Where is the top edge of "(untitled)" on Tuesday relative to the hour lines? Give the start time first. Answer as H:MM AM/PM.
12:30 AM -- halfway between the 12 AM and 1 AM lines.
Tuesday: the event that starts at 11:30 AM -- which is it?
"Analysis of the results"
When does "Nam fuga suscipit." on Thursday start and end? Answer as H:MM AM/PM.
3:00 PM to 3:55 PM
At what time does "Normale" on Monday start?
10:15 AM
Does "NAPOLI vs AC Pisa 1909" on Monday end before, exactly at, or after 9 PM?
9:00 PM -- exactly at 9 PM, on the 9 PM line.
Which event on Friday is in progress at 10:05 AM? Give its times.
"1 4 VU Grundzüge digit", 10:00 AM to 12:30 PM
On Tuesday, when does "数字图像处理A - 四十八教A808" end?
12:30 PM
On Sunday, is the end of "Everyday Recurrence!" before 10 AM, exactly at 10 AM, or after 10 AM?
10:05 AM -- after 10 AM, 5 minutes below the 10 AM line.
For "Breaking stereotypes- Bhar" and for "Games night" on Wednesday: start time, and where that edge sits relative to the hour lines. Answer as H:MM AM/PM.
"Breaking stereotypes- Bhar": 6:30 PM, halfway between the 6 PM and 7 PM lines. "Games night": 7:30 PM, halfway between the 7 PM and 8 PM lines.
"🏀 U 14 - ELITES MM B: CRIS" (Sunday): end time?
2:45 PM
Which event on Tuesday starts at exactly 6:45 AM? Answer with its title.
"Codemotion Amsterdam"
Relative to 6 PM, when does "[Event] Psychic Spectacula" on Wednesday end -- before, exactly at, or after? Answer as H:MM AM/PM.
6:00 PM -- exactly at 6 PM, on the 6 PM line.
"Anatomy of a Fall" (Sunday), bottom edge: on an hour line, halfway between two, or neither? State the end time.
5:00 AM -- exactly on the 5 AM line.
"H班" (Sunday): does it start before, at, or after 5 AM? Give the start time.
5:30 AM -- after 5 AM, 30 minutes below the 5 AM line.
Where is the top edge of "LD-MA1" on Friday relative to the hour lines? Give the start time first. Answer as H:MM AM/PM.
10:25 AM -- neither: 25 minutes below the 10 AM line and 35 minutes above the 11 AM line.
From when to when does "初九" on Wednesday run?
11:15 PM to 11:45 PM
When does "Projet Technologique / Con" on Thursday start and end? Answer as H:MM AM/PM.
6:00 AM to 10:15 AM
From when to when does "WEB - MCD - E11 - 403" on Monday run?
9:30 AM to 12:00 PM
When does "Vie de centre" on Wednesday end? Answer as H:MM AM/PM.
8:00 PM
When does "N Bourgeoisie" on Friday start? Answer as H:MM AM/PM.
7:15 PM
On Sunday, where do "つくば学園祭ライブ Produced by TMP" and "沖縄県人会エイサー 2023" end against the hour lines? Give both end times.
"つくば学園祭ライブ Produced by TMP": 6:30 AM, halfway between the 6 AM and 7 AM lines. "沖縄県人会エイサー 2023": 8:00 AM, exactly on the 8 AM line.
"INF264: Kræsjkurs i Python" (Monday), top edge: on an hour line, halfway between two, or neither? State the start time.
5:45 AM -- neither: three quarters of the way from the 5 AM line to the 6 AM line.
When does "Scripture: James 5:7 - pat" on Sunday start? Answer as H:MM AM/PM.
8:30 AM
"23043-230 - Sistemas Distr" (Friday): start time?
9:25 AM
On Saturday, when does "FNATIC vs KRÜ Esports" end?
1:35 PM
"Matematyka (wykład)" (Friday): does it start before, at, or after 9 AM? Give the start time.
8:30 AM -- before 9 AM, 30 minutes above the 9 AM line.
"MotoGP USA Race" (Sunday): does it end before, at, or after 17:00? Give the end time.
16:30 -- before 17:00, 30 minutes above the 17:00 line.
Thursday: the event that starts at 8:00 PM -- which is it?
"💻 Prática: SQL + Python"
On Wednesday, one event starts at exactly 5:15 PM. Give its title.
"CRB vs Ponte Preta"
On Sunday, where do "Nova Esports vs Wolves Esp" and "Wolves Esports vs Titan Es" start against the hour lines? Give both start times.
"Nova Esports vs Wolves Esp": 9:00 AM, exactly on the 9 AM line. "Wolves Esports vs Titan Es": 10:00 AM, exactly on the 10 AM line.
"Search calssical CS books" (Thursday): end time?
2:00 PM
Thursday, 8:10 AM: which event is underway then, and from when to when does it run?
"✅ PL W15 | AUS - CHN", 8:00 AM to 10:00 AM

**Required work**
Starting with the line with "(Thursday): end time?" and going on through the end of the data, write those lines out again, swapping "underway" for "in progress" and changing nothing else.

**Finished answer**
"Search calssical CS books" (Thursday): end time?
2:00 PM
Thursday, 8:10 AM: which event is in progress then, and from when to when does it run?
"✅ PL W15 | AUS - CHN", 8:00 AM to 10:00 AM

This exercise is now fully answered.